* Exercise material
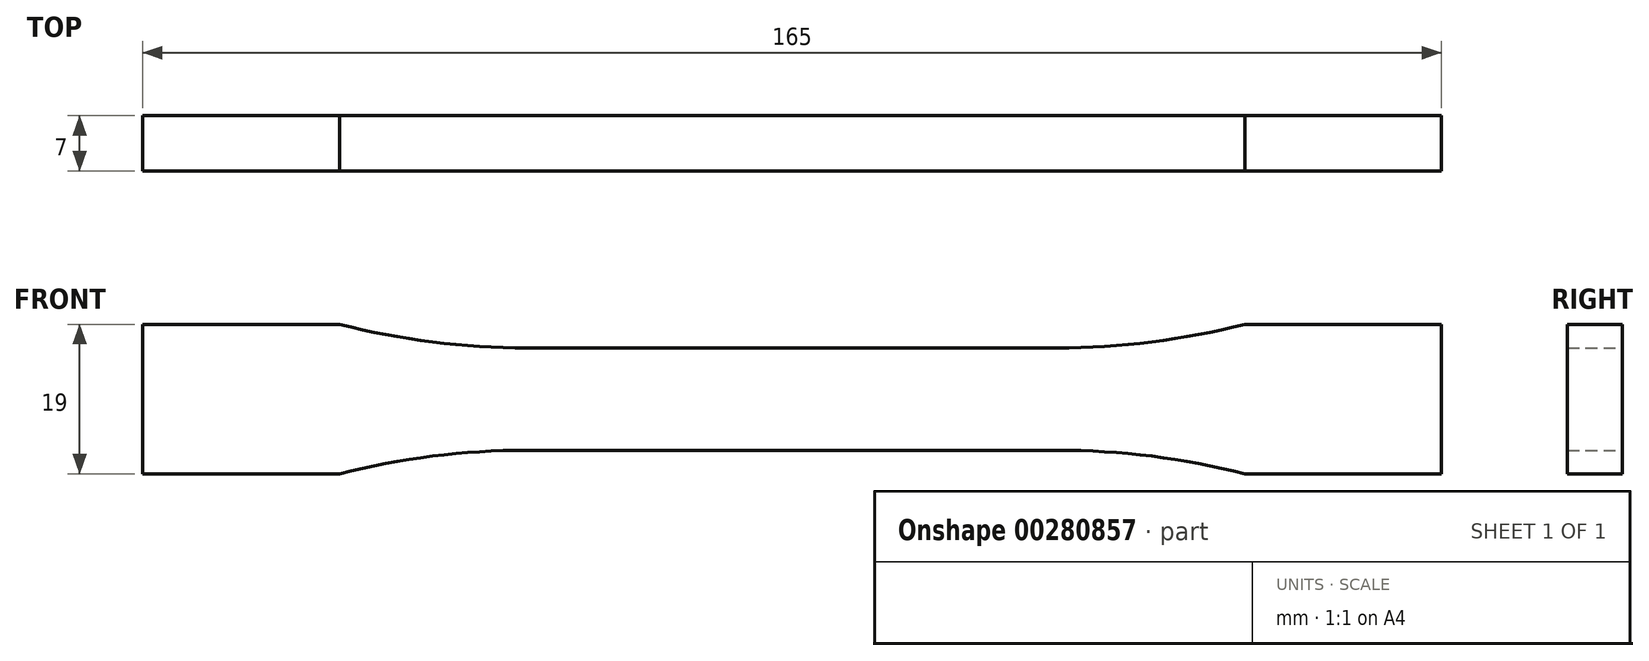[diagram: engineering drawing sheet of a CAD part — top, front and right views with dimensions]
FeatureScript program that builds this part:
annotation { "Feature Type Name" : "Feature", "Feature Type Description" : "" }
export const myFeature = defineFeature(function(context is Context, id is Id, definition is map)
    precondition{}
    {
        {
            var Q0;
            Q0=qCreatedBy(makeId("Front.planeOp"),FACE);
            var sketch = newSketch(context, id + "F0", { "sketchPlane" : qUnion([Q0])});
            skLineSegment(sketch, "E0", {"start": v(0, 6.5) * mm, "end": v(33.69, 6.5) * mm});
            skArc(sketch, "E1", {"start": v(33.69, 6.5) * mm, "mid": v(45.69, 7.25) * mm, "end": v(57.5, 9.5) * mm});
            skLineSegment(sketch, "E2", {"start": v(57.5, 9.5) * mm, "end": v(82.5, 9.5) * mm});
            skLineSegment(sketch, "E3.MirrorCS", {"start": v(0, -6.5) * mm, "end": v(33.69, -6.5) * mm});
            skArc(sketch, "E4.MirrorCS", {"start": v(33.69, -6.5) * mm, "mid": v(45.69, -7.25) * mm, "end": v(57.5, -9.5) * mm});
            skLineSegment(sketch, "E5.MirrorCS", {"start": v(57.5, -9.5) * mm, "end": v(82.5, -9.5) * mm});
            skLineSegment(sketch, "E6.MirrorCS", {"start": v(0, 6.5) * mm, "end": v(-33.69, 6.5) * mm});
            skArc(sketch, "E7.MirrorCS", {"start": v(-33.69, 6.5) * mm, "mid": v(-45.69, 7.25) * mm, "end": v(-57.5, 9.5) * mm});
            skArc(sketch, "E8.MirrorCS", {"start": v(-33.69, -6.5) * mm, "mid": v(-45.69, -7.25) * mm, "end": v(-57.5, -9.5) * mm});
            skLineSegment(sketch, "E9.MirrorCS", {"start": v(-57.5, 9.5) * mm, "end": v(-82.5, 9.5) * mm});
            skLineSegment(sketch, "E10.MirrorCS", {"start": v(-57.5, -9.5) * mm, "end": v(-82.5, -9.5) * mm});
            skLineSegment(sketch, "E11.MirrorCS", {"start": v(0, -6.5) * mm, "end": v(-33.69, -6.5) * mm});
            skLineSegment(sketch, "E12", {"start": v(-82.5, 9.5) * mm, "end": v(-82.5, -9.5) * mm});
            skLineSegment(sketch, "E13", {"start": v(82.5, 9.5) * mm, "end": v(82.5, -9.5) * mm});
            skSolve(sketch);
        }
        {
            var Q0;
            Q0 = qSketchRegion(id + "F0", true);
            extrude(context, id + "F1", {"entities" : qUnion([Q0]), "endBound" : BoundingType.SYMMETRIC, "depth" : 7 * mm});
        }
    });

* Instructions to follow
Convert the material above into a JSON list of strings, one string per line and no entries for blank lines, leaving the picture out.

* Finished exercise
[
  "[diagram: engineering drawing sheet of a CAD part — top, front and right views with dimensions]",
  "FeatureScript program that builds this part:",
  "annotation { \"Feature Type Name\" : \"Feature\", \"Feature Type Description\" : \"\" }",
  "export const myFeature = defineFeature(function(context is Context, id is Id, definition is map)",
  "    precondition{}",
  "    {",
  "        {",
  "            var Q0;",
  "            Q0=qCreatedBy(makeId(\"Front.planeOp\"),FACE);",
  "            var sketch = newSketch(context, id + \"F0\", { \"sketchPlane\" : qUnion([Q0])});",
  "            skLineSegment(sketch, \"E0\", {\"start\": v(0, 6.5) * mm, \"end\": v(33.69, 6.5) * mm});",
  "            skArc(sketch, \"E1\", {\"start\": v(33.69, 6.5) * mm, \"mid\": v(45.69, 7.25) * mm, \"end\": v(57.5, 9.5) * mm});",
  "            skLineSegment(sketch, \"E2\", {\"start\": v(57.5, 9.5) * mm, \"end\": v(82.5, 9.5) * mm});",
  "            skLineSegment(sketch, \"E3.MirrorCS\", {\"start\": v(0, -6.5) * mm, \"end\": v(33.69, -6.5) * mm});",
  "            skArc(sketch, \"E4.MirrorCS\", {\"start\": v(33.69, -6.5) * mm, \"mid\": v(45.69, -7.25) * mm, \"end\": v(57.5, -9.5) * mm});",
  "            skLineSegment(sketch, \"E5.MirrorCS\", {\"start\": v(57.5, -9.5) * mm, \"end\": v(82.5, -9.5) * mm});",
  "            skLineSegment(sketch, \"E6.MirrorCS\", {\"start\": v(0, 6.5) * mm, \"end\": v(-33.69, 6.5) * mm});",
  "            skArc(sketch, \"E7.MirrorCS\", {\"start\": v(-33.69, 6.5) * mm, \"mid\": v(-45.69, 7.25) * mm, \"end\": v(-57.5, 9.5) * mm});",
  "            skArc(sketch, \"E8.MirrorCS\", {\"start\": v(-33.69, -6.5) * mm, \"mid\": v(-45.69, -7.25) * mm, \"end\": v(-57.5, -9.5) * mm});",
  "            skLineSegment(sketch, \"E9.MirrorCS\", {\"start\": v(-57.5, 9.5) * mm, \"end\": v(-82.5, 9.5) * mm});",
  "            skLineSegment(sketch, \"E10.MirrorCS\", {\"start\": v(-57.5, -9.5) * mm, \"end\": v(-82.5, -9.5) * mm});",
  "            skLineSegment(sketch, \"E11.MirrorCS\", {\"start\": v(0, -6.5) * mm, \"end\": v(-33.69, -6.5) * mm});",
  "            skLineSegment(sketch, \"E12\", {\"start\": v(-82.5, 9.5) * mm, \"end\": v(-82.5, -9.5) * mm});",
  "            skLineSegment(sketch, \"E13\", {\"start\": v(82.5, 9.5) * mm, \"end\": v(82.5, -9.5) * mm});",
  "            skSolve(sketch);",
  "        }",
  "        {",
  "            var Q0;",
  "            Q0 = qSketchRegion(id + \"F0\", true);",
  "            extrude(context, id + \"F1\", {\"entities\" : qUnion([Q0]), \"endBound\" : BoundingType.SYMMETRIC, \"depth\" : 7 * mm});",
  "        }",
  "    });"
]